2. Materials and Methods
2.1 Preparation of mosquito samples
Laboratory-infected mosquitoes were kindly provided by Dr Willian Collins at the Malaria Branch, Division of Parasitic Diseases, Centers for Disease Control and Prevention. Thirty Anopheles dirus mosquitoes were artificially infected with P. vivax and 30 with P. falciparum. Thirty An. gambiae mosquitoes were artificially infected with P. malariae. Mosquitoes were storage on silica gel before being frozen at -20°C. The assay developed with these mosquitoes was approved by the Animal Research Board of the Faculty of Medicine of the São José do Rio Preto.

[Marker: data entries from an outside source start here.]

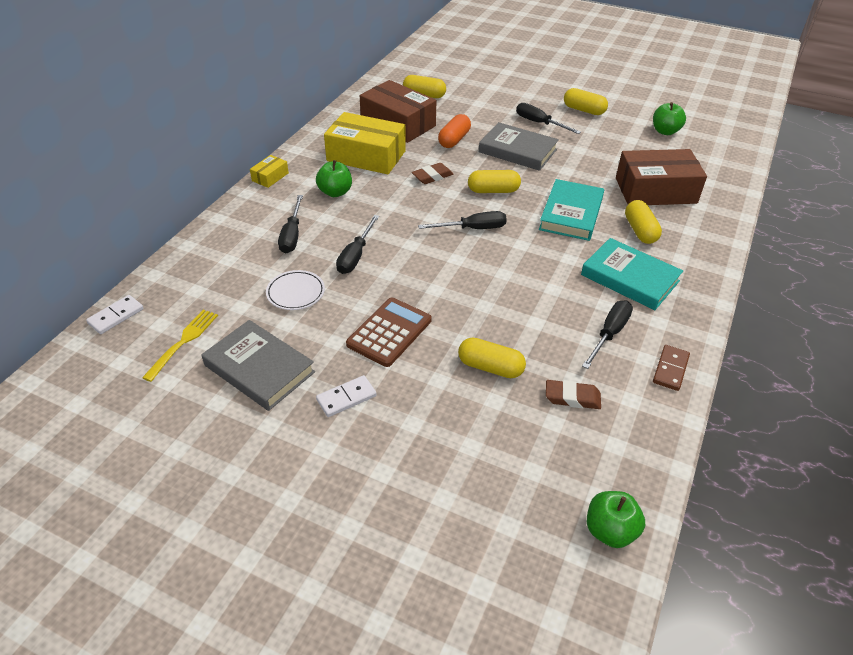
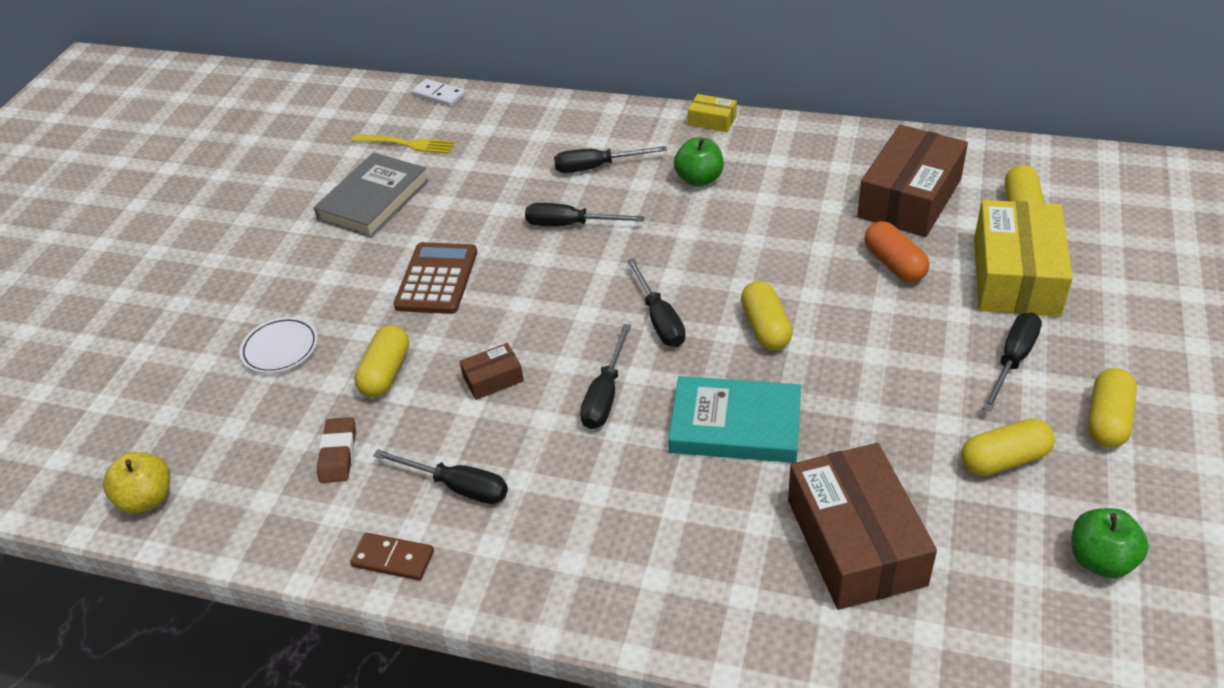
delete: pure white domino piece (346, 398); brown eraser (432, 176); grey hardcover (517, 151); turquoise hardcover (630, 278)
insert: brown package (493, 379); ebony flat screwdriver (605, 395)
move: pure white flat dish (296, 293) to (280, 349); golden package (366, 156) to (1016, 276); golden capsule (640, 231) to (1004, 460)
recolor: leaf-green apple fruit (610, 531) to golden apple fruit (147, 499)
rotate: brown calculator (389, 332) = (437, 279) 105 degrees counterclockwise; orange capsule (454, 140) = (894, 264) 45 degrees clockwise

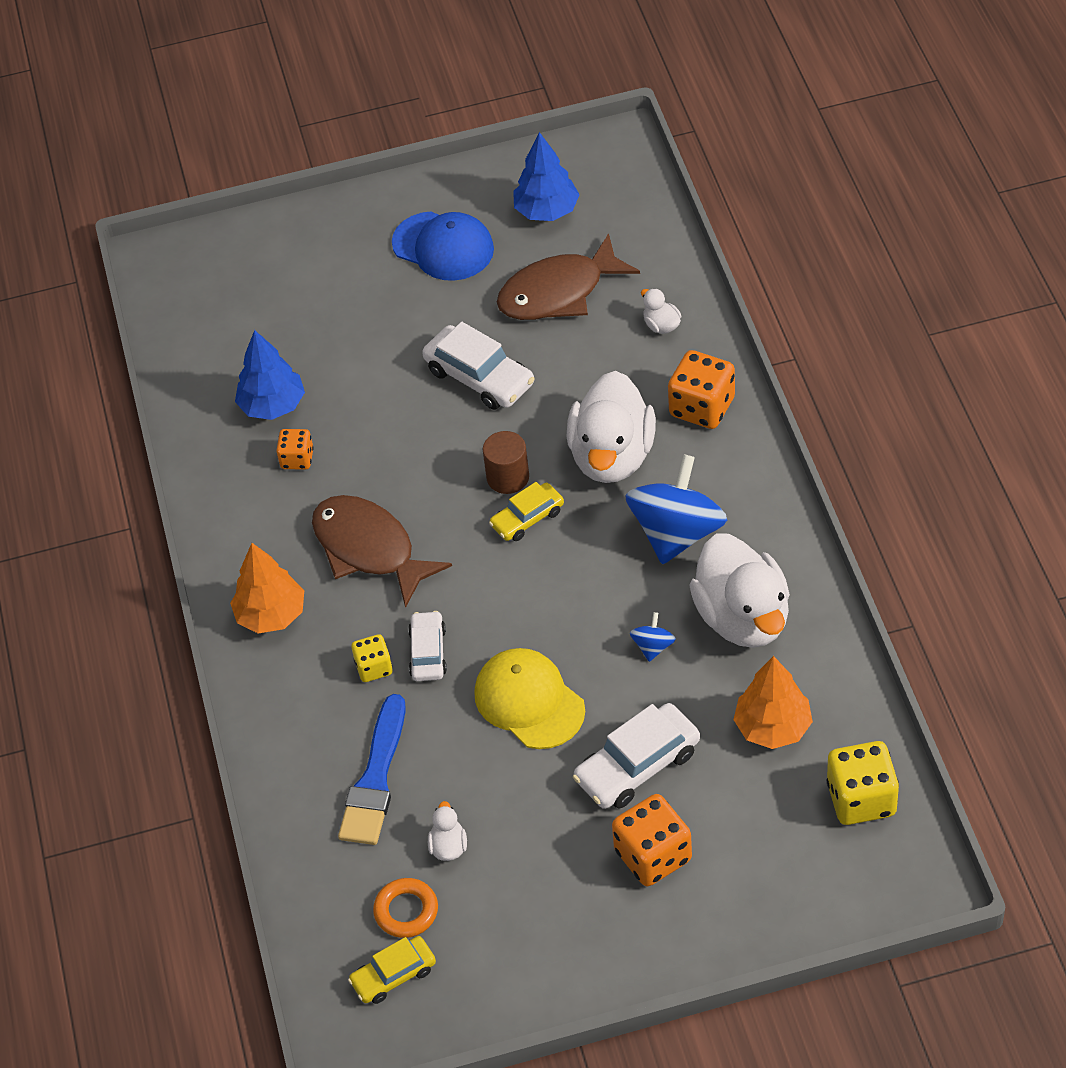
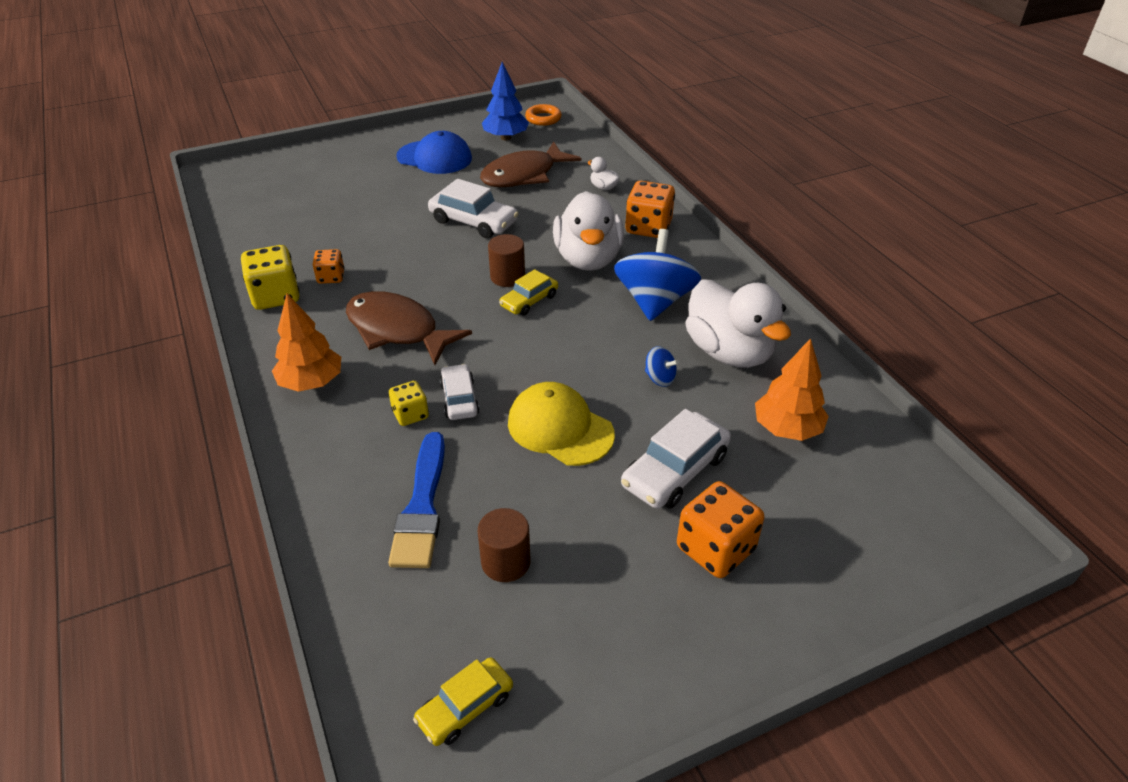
delete: blue toy tree (272, 405)
move: orange torus (406, 911) to (543, 118); golden dice (861, 799) to (275, 296)
replace: pure white toy duck (448, 846) to brown cylinder shape (506, 562)
rotate: blue spinning top (653, 646) = (660, 378) 120 degrees clockwise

2.2 Extraction of malaria parasite DNA from mosquitoes and plasmid clones
DNA was extracted from individual mosquitoes using DNAzol
(Invitrogen, U.S.A.), with slight modifications. Briefly, the head and thorax of single mosquitoes were placed in 1.5 mL Eppendorf tubes and macerated using a new sterile pipette tip in 100 µL of DNAzol. The product was suspended in 100 µ l 8 mM NaOH and stored at - 20°C until use. Three plasmid clones carrying a PCR insert of the CS gene amplified from the P. vivax variants VK210, VK247 and P. vivax-like (BlueScript, Stratagene, U.S.A.), used for PCR-RFLP standardization, were kindly provided by Dr Ira Goldman from the Center for Disease Control and Prevention.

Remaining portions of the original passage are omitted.